YB : Ce sont de nouvelles antennes qui vont remplacer les antennes actuelles. Il faut savoir là encore que les opérateurs sont contraints de décommissionner les anciens équipements, c’est-à-dire que pour installer ces nouveaux réseaux, ils ont l’obligation de désinstaller les réseaux les plus anciens. On n’est donc pas dans une logique où de nouveaux équipements viendraient se rajouter aux infrastructures existantes. L'enjeu sanitaire sur la 5G porte en réalité davantage sur le terminal que sur le réseau, notamment pour ce qui concerne les émissions d’ondes électromagnétiques. Dans ce domaine, de nouveaux étiquetages sont désormais visibles pour ces terminaux afin d’informer les clients sur ces taux d’émissions. C'est un peu comme sur votre réfrigérateur, l’étiquetage ABCDE pour vous informer de la performance énergétique de votre matériel, ce qui peut vous orienter vers le meilleur choix au moment de l’achat.

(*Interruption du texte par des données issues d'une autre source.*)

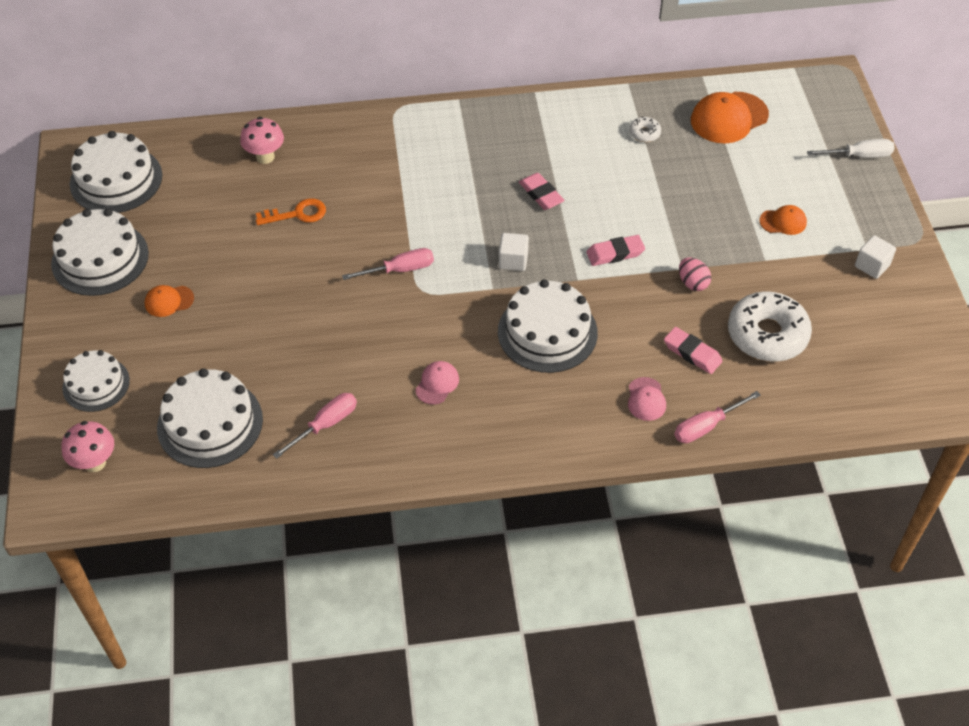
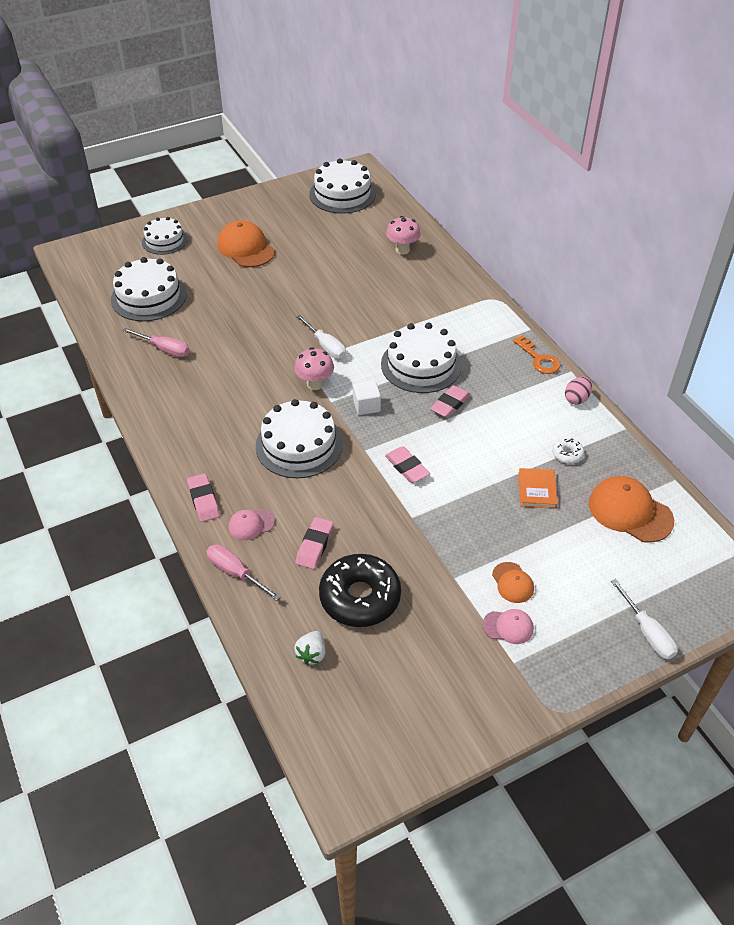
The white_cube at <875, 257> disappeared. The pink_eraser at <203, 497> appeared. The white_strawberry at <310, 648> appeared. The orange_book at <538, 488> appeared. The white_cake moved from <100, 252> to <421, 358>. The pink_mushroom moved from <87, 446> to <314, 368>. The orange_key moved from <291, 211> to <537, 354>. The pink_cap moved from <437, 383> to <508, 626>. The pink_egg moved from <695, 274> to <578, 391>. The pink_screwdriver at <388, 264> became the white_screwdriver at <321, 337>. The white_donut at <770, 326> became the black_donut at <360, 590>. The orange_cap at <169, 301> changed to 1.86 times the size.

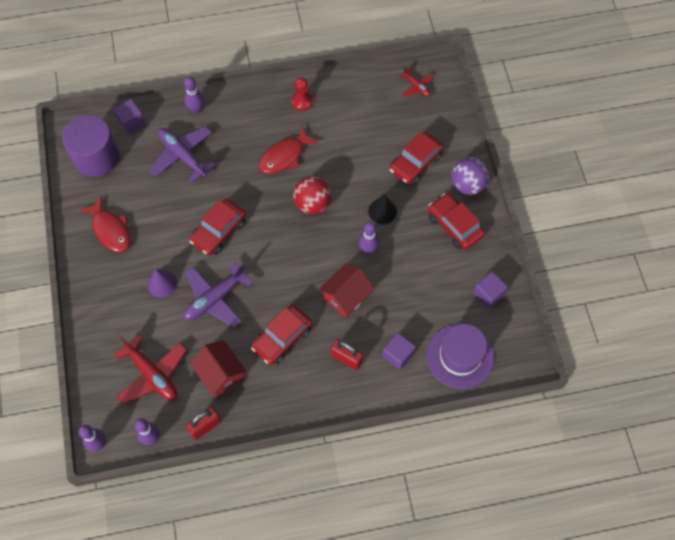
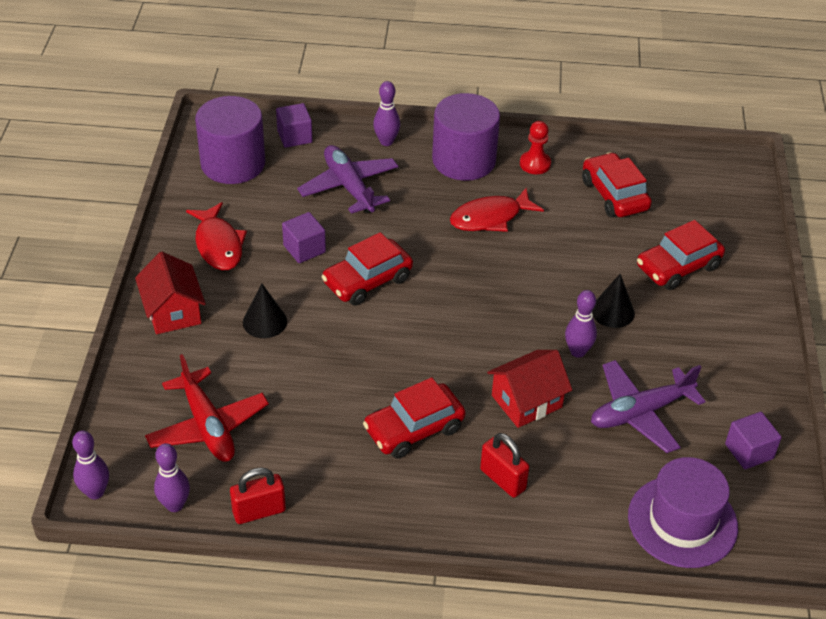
The red_ball at <312, 195> disappeared. The red_plane at <416, 81> disappeared. The purple_ball at <470, 176> disappeared. The purple_cylinder at <466, 137> appeared. The purple_plane moved from <218, 295> to <648, 406>. The red_house moved from <218, 368> to <170, 293>. The purple_cube moved from <399, 351> to <304, 237>. The red_car moved from <456, 221> to <617, 185>. The purple_cone at <162, 283> became the black_cone at <265, 311>.

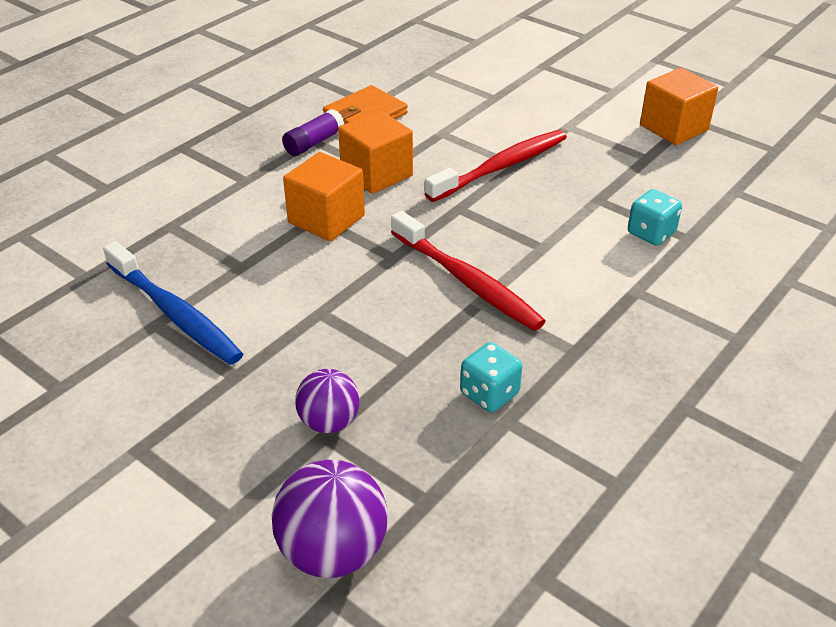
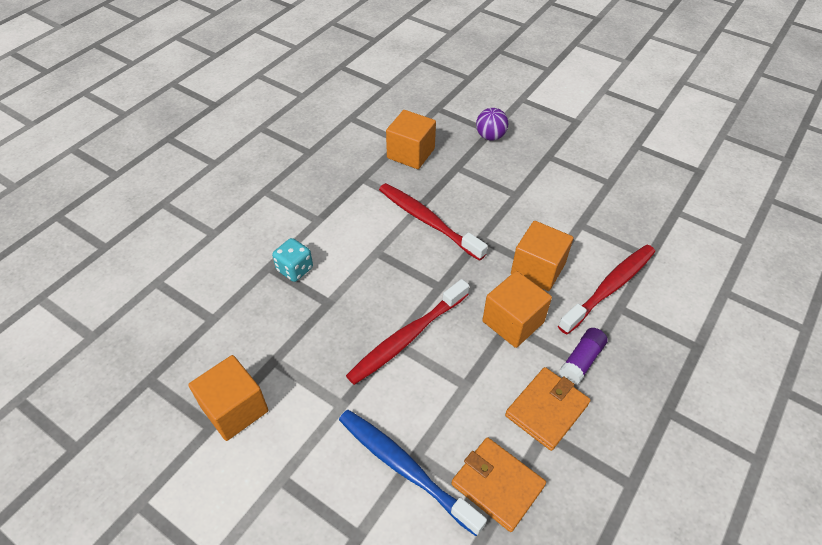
The purple_ball at <330, 519> disappeared. The orange_wallet at <498, 484> appeared. The red_toothbrush at <606, 289> appeared. The blue_toothbrush moved from <173, 303> to <413, 473>. The turquoise_dice at <491, 377> was replaced by the orange_cube at <411, 139>.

PD : L'exposition aux ondes, elle va augmenter de 3% par rapport à la 4G. Là aussi, ça suscite des craintes ?


YB : Dans ce domaine les chiffres sont encore contestés aujourd’hui selon qu’ils viennent évidemment des opérateurs ou de l'agence nationale des fréquences et ou de l'agence nationale de sécurité sanitaire. L’enjeux va se situer autour du déploiement en quantité massive de ces équipements. Effectivement, la 5G va démultiplier les usagers et va démultiplier les équipements et les objets connectés. C'est surtout à ce niveau-là que se situe je pense le principal levier d'action une nouvelle fois en raisonnant ses usages et en choisissant les bons matériels.


PD : Finalement, les avantages que représente la 5G, ils se situent à quel niveau ?


YB : Au risque de décevoir peut-être le grand public, ils vont d'abord se situer au niveau professionnel notamment du fait d’une meilleure latence, qui améliore les usages professionnels dans le domaine de la santé par exemple, cela va aussi permettre d’avoir un meilleur taux de couverture du territoire puisqu’il y a encore des zones blanches à La Réunion sur la couverture mobile du fait de la limite technique des réseaux actuels. Enfin, l’évolution va aussi concerner les débits, notamment dans les zones de forte densité, quand vous allez à un spectacle ou dans un stade par exemple et qu’il y a un usage concentré du réseau sur une période donnée.


Un auditeur : Est-ce qu'il ne faudrait pas limiter l'usage de la 5G aux professionnels pour réguler le marché ?


YB : Je laisserais plutôt les opérateurs et les utilisateurs jouer leur rôle pour préciser la manière dont le marché peut se développer demain plutôt que te faire le pari d’une certaine forme de réglementation dans ce domaine, même s’il est vrai qu’à court terme la 5G va prioritairement cibler les usages professionnels. Au final on revit un peu ce qu'on a vécu il y a quelques années quand La Réunion a décidé d'investir massivement sur des réseaux fibrés. Tant que le débat restera concentré sur la technologie plutôt que sur les usages, on aura des difficultés à convaincre le plus grand nombre. Ça ne nous viendrait pas à l'idée aujourd'hui de remettre en cause la fibre parce qu'on en a compris l'intérêt et on en matérialise concrètement les usages et les apports. À l’inverse, pour la 5G le débat reste aujourd’hui concentré sur la technologie parce justement les usages sont loin d’être une évidence. Quand la technologie sera installée et qu’on aura réussi à en tirer le meilleur en terme d’usage, ces débats n’auront plus cours je pense.